India May Ban Extravagant, Wasteful Weddings

In response to soaring food prices that are hurting the poor in India, Food and Consumer Affairs Minister KV Thomas has proposed curbing lavish weddings to reduce food wastage. According to Reuters, Thomas wants to introduce a bill limiting the amount of food served to guests, because he claims 15% of India's food grains are wasted at such events. "We believe we can preserve food grains for the poor and needy of this country by restricting its use at such extravagant and luxurious social functions," said Thomas.

Despite what our cable programming may lead you to believe, Americans don't have the market cornered on absurdly expensive weddings. The Guardian reports that in recent years, ceremonies have been becoming bigger, as the rich want to show off their wealth and others follow suit. According to the paper:

India's booming upper middle classes have been inspired to create their own displays. No wedding is now complete without at least three different cuisines offered to guests: north or south Indian, "continental" or European and a third, selected from Mexican, Japanese and Chinese, or chinjabi, as the local version of the latter is known.
--
» **Problem**
Continue the article on India's proposed curbs on lavish weddings from the point where it stops.

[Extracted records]
--
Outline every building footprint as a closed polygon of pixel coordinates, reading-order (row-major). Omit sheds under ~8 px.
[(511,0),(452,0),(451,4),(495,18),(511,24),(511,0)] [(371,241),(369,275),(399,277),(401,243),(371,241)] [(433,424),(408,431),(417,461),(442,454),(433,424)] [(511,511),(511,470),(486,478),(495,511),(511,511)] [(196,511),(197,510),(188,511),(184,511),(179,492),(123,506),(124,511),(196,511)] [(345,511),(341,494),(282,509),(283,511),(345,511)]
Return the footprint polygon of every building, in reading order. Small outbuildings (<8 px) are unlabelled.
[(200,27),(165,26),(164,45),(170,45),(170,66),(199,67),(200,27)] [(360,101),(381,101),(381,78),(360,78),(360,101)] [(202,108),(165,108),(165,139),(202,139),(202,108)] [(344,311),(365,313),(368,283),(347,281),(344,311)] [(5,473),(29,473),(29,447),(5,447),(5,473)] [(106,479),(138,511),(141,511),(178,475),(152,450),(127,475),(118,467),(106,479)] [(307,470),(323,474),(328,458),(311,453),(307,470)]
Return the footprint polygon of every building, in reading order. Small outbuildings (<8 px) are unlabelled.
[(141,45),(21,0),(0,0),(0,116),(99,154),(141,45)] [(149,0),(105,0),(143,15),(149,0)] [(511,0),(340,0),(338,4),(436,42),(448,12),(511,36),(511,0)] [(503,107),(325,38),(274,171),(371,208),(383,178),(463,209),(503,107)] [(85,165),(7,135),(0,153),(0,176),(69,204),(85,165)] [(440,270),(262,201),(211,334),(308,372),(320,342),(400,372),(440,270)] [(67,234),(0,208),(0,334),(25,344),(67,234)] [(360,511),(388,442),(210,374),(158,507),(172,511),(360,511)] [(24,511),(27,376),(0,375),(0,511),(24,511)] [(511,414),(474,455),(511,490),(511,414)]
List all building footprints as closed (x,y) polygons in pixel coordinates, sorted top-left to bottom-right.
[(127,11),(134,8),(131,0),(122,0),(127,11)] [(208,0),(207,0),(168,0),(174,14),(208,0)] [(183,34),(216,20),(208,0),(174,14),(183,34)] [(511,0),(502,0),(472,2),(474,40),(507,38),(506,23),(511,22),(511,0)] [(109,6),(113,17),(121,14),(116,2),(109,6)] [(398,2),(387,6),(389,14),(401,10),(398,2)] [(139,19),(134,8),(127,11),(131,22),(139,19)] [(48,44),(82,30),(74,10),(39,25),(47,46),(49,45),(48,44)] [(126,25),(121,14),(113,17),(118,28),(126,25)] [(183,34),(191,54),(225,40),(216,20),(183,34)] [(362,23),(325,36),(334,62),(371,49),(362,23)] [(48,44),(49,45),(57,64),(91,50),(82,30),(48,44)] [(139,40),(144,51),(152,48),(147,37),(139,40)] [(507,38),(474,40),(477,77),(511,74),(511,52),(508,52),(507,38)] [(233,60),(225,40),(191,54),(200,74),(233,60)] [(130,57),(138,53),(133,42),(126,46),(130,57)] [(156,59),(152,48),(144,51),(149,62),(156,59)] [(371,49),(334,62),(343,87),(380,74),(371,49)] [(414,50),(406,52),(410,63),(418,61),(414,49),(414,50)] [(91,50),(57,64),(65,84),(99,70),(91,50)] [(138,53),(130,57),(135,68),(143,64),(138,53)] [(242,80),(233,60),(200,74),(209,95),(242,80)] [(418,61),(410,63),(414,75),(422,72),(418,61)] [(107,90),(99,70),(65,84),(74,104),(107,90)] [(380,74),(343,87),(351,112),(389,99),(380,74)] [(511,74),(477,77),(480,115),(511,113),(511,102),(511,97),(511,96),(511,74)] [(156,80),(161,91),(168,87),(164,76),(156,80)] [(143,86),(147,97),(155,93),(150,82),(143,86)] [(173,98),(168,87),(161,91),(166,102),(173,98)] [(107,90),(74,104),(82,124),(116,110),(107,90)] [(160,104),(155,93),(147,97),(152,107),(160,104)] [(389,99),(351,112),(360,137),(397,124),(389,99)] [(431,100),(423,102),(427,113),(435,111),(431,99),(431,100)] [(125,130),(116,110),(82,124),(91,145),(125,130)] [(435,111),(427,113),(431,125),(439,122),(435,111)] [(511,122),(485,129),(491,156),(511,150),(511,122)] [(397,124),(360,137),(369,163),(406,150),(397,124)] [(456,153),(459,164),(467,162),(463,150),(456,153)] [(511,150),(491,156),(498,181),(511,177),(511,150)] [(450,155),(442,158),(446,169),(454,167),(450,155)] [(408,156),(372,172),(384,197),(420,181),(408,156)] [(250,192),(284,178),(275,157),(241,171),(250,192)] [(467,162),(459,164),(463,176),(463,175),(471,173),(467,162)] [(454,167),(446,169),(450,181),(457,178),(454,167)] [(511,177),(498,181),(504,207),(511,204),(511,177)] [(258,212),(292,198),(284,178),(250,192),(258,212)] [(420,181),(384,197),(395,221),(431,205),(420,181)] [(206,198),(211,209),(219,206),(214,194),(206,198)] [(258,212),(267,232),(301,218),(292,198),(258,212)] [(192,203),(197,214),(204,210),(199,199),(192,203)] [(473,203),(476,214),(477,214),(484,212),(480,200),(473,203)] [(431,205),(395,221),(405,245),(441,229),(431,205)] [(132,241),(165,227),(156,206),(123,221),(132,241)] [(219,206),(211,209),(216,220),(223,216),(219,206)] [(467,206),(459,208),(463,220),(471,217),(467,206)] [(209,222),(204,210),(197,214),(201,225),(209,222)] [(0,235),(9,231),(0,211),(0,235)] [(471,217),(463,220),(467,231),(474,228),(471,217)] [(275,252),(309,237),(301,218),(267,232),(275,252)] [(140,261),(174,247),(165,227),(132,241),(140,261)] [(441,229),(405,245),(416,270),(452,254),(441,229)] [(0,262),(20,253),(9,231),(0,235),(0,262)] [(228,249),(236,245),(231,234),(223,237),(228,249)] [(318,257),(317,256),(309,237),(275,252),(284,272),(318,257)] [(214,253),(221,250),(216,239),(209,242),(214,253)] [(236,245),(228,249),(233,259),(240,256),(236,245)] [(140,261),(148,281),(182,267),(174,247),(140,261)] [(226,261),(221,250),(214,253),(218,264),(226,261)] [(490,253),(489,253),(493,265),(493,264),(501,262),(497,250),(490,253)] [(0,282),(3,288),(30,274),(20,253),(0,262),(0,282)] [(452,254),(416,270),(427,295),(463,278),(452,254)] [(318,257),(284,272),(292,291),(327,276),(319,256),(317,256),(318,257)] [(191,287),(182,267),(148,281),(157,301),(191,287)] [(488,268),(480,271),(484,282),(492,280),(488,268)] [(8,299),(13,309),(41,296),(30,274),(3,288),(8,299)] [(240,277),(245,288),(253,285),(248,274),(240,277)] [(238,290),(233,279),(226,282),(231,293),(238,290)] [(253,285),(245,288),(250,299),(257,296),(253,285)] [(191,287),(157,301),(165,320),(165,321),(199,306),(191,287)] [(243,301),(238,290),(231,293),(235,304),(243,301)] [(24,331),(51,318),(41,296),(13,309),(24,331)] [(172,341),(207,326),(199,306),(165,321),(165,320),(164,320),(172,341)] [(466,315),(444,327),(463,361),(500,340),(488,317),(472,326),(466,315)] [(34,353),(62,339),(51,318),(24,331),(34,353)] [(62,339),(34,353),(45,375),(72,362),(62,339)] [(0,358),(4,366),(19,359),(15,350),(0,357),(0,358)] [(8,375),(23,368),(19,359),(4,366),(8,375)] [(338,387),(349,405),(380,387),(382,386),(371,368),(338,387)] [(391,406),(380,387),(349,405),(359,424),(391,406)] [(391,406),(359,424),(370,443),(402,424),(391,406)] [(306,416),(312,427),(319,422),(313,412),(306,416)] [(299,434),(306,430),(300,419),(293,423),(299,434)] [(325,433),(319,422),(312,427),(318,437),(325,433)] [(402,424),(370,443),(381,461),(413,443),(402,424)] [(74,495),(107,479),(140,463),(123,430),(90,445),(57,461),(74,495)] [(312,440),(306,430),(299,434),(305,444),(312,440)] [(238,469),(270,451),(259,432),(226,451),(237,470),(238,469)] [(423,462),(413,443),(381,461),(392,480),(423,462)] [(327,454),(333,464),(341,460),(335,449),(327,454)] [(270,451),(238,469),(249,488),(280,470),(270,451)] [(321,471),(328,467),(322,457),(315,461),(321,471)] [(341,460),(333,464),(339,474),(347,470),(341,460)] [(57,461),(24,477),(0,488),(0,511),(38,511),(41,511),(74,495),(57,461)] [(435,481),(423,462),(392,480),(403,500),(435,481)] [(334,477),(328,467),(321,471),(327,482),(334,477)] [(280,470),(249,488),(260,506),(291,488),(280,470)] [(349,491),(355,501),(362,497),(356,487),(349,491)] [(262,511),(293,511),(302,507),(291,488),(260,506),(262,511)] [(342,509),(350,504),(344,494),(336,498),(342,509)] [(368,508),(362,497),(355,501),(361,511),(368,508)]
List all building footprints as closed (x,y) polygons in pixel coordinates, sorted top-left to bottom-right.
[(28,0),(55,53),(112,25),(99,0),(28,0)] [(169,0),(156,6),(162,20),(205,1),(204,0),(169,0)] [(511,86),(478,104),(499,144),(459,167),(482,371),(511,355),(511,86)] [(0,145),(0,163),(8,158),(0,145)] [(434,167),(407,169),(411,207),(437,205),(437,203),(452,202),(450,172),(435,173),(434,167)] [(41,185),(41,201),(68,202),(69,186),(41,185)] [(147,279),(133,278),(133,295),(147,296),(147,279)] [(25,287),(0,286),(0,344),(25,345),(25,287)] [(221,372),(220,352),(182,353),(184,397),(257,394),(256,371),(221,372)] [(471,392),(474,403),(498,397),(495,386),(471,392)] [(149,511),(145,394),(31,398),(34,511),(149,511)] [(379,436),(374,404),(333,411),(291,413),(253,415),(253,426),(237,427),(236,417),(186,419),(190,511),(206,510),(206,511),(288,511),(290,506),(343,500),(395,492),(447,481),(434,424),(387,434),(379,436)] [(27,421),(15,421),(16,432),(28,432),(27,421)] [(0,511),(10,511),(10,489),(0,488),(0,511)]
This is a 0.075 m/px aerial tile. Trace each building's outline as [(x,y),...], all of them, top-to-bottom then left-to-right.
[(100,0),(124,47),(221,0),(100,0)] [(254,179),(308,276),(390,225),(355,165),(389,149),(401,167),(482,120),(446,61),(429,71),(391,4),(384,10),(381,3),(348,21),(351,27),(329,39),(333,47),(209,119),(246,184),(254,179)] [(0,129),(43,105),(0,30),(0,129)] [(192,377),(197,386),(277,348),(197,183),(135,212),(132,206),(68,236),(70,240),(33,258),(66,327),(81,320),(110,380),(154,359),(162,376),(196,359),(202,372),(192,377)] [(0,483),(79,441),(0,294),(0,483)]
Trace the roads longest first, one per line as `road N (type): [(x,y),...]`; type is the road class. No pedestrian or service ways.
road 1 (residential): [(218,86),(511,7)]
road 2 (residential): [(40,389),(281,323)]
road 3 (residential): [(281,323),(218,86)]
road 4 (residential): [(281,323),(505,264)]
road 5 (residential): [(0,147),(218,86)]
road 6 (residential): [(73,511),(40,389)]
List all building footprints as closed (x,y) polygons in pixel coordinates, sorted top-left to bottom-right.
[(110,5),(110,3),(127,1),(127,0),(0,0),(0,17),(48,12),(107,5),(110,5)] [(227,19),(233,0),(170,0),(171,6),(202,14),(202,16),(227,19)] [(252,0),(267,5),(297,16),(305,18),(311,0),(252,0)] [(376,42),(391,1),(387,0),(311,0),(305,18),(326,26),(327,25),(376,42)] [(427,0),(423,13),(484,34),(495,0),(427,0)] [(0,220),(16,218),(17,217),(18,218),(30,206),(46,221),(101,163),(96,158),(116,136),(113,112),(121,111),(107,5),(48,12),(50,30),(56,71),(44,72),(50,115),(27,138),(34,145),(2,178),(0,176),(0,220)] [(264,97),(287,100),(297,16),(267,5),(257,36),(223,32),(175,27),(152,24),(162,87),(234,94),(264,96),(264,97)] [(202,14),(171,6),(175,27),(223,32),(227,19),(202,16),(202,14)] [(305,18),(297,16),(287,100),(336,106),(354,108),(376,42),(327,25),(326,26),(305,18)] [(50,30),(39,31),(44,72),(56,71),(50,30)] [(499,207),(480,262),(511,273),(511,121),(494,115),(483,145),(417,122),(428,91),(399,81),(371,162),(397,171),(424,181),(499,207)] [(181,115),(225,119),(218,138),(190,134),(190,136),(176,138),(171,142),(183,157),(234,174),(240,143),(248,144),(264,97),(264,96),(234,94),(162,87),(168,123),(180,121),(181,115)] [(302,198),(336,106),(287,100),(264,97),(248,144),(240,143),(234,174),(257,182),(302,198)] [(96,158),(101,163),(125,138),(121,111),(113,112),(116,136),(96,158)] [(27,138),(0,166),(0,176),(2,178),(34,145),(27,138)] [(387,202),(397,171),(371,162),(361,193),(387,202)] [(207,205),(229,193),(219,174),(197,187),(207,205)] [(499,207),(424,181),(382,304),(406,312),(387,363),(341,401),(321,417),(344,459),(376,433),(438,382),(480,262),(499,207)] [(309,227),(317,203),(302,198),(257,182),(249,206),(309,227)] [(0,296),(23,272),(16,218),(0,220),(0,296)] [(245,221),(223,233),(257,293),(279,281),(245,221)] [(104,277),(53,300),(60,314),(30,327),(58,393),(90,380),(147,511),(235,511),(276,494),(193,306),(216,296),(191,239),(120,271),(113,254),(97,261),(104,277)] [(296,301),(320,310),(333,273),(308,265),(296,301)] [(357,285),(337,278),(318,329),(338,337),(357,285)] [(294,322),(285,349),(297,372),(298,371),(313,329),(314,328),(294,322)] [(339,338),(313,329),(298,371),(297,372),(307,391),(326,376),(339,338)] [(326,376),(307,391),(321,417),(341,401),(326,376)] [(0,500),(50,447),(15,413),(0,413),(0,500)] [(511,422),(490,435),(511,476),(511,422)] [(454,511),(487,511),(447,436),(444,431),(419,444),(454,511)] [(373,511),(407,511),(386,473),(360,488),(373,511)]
--
» **Exercise output**
Another new trend that hopefully won't catch on here involves using helicopters to transport the bride and groom rather than horses or decorated coaches.

Critics of Thomas' plan say a bigger issue is that there's too much corruption and wastage in India's subsidized food distribution system. However, attacking gaudy weddings is certainly easier and more fun than tackling those problems.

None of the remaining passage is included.